======== EXCERPT PROVIDED
While for the optimizer the averaging is done over the ensemble of optimizers, the mean μ(t) and standard deviation σ(t) for the random sampling is calculated using the so far sampled data. Here the rationale is that a randomized sampling in color space should eventually stabilize, by thus producing a distribution of solutions that can be used as ground truth to separate from steered processes. The SA algorithm is exactly such a steered process, as it essentially does random sampling, yet from a local neighborhood instead of the whole search space, and is biased towards lower scores.
If the optimizer was an unsteered process one would expect low values for Z as this would coincide with the optimizer not finding better values then a randomized sampling. This behavior is seen in Fig. 4 for the early iterations.
================
======== COLLECTED DATA
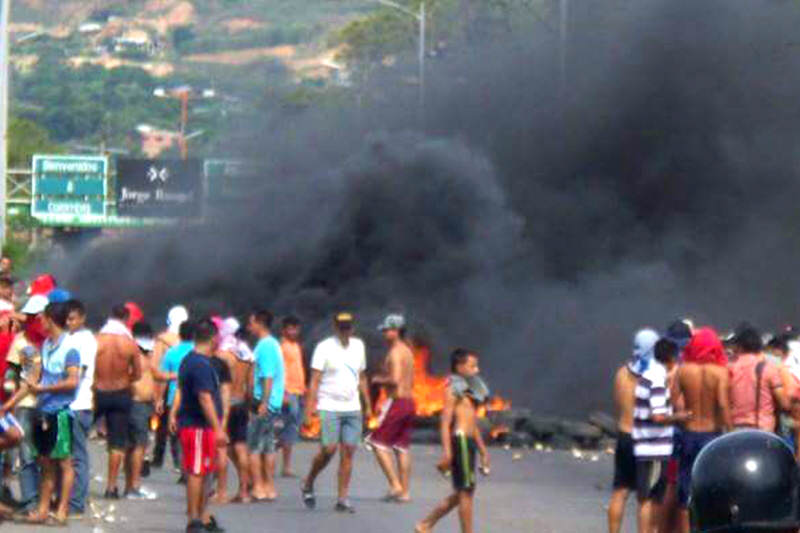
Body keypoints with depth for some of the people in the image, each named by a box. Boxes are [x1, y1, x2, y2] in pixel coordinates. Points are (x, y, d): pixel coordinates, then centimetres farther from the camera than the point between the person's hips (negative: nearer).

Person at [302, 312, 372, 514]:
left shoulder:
================
- **CHECK YOUR UNDERSTANDING**
A: Copy from the excerpt the passage that begins at the words "If the optimizer" and ends after the words "the early iterations.".
B: According to the excerpt, what part of the search space does the SA algorithm sample from?
C: Rewrite as a short bulleted list the paragraph of the excerpt that begins "While for the optimizer the averaging", keeping its main facts.

- **ANSWERS BY ITEM**
A:
If the optimizer was an unsteered process one would expect low values for Z as this would coincide with the optimizer not finding better values then a randomized sampling. This behavior is seen in Fig. 4 for the early iterations.

B: It samples from a local neighborhood rather than the whole search space.

C:
- For the optimizer, averaging is done over the ensemble of optimizers.
- For random sampling, the mean μ(t) and standard deviation σ(t) are calculated from the data sampled so far.
- Randomized sampling in color space should eventually stabilize. It then gives a distribution of solutions that can serve as ground truth for separating out steered processes.
- The SA algorithm is a steered process. It does random sampling, but from a local neighborhood instead of the whole search space, and it is biased toward lower scores.